Use of n-acetylcysteine in mental illness

N-acetylcysteine as a potentially useful medication to prevent conversion to schizophrenia in at-risk individuals.

Abstract

Abstract Schizophrenia is a chronic and often severe psychotic disorder. Its causes include imbalances in mediators involved in neuroplasticity, apoptosis, cell resilience and dendritic arborization. Among these mediators, oxidative species are particularly relevant for the pathophysiology of the disease, and this is the rationale for experimental use of antioxidant medications, such as N-acetylcysteine (NAC). Onset of schizophrenia is usually preceded by a period of subtle and unspecific symptoms, the prodrome, in which preventive interventions could delay or even stop the progression to full-blown psychosis. In this article, we propose that NAC could be a useful medication to prevent evolution of schizophrenia in individuals at risk for psychosis.

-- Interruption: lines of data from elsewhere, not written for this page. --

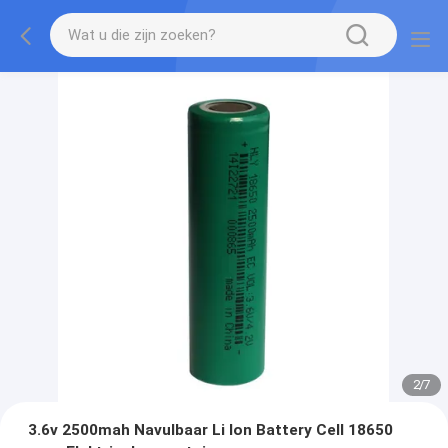
2
/
7
3.6v 2500mah Navulbaar Li Ion Battery Cell 18650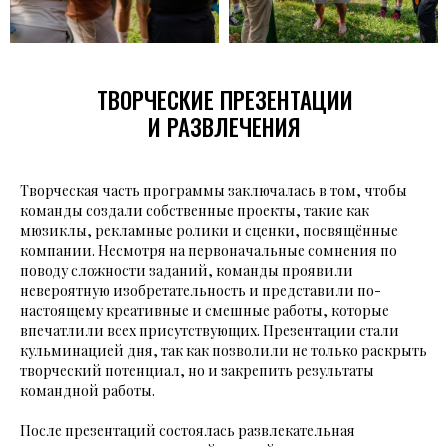
ТВОРЧЕСКИЕ ПРЕЗЕНТАЦИИ
И РАЗВЛЕЧЕНИЯ
Творческая часть программы заключалась в том, чтобы
команды создали собственные проекты, такие как
мюзиклы, рекламные ролики и сценки, посвящённые
компании. Несмотря на первоначальные сомнения по
поводу сложности заданий, команды проявили
невероятную изобретательность и представили по-
настоящему креативные и смешные работы, которые
впечатлили всех присутствующих. Презентации стали
кульминацией дня, так как позволили не только раскрыть
творческий потенциал, но и закрепить результаты
командной работы.
После презентаций состоялась развлекательная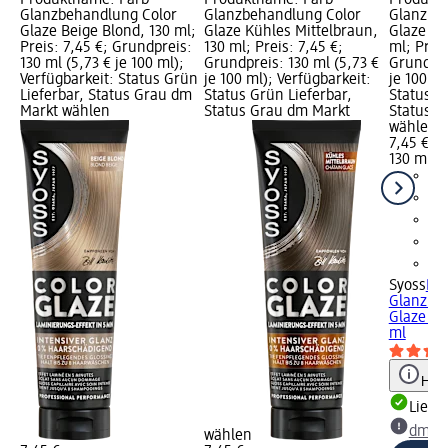
Glanzbehandlung Color
Glanzbehandlung Color
Glanzbe
Glaze Beige Blond, 130 ml;
Glaze Kühles Mittelbraun,
Glaze In
Preis: 7,45 €; Grundpreis:
130 ml; Preis: 7,45 €;
ml; Preis
130 ml (5,73 € je 100 ml);
Grundpreis: 130 ml (5,73 €
Grundpre
Verfügbarkeit: Status Grün
je 100 ml); Verfügbarkeit:
je 100 ml
Lieferbar, Status Grau dm
Status Grün Lieferbar,
Status G
Markt wählen
Status Grau dm Markt
Status G
wählen
7,45 €
130 ml (5
Syoss
Far
Glanzbe
Glaze In
ml
Hinw
Liefe
dm Ma
wählen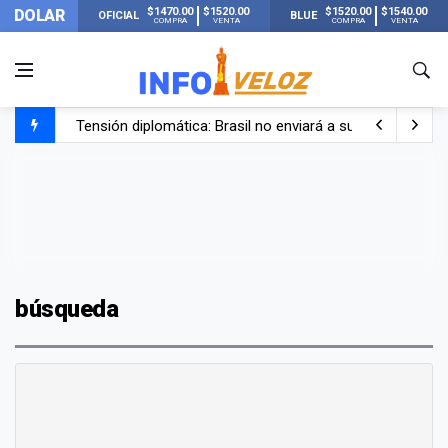
$1470.00
$1520.00
$1520.00
$1540.00
DOLAR
OFICIAL
BLUE
COMPRA
VENTA
COMPRA
VENTA
Tensión diplomática: Brasil no enviará a su embajador a Bu
Un nene de 6 años murió ahogado en una pileta de trata
El papa León XIV visitará Argentina en noviembre: estar
Liberaron a Facundo Moyano tras el incidente con Candel
búsqueda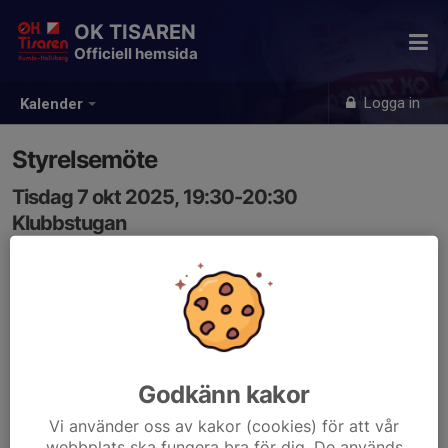
OK TISAREN
Officiell hemsida
Logga in
Kalender
Styrelsemöte
Tisdag 7 okt 2025, 19:30-20:30
Klubbstugan
Samling: 19:30, Klubbstugan
Oktober månads styrelsemöte. Kallelse kommer via
mejl.
Godkänn kakor
Vi använder oss av kakor (cookies) för att vår
webbplats ska fungera bra för dig. De används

Redox dysregulation in the pathophysiology of schizophrenia and bipolar disorder: insights from animal models.

Abstract

Schizophrenia (SZ) and bipolar disorder (BD) are classified as two distinct diseases. However, accumulating evidence shows that both disorders share genetic, pathological and epidemiological characteristics. Based on genetic and functional findings, redox dysregulation due to an imbalance between pro-oxidants and antioxidant defense mechanisms has been proposed as risk factor contributing to their pathophysiology. Altered antioxidant systems and signs of increased oxidative stress are observed in peripheral tissues and brains of SZ and BD patients including abnormal prefrontal levels of glutathione (GSH), the major cellular redox regulator and antioxidant. Here we review experimental data from rodent models demonstrating that permanent as well as transient GSH deficit results in behavioral, morphological, electrophysiological and neurochemical alterations analogous to pathologies observed in patients. Mice with GSH deficit display phenotypical changes including increased stress reactivity, altered social behavior, impaired prepulse inhibition and exaggerated locomotor responses to psychostimulant injection. These behavioral changes are accompanied by NMDA receptor hypofunction, elevated glutamate levels, impairment of parvalbumin GABA interneurons and abnormal neuronal synchronization, as well as altered dopamine neurotransmission and deficient myelination. Such effects of GSH deficit are prevalent in the anterior cortex and the ventral hippocampus. Treatment with the GSH precursor and antioxidant N-acetylcysteine (NAC) normalizes some of those deficits. Given as adjunct to antipsychotic medication, NAC also improves SZ and BD symptoms. Together these data emphasize the contributing role of redox imbalance to the development of SZ and BD pathophysiologies and demonstrate the usefulness of GSH deficient rodent models to identify their underlying biological mechanisms.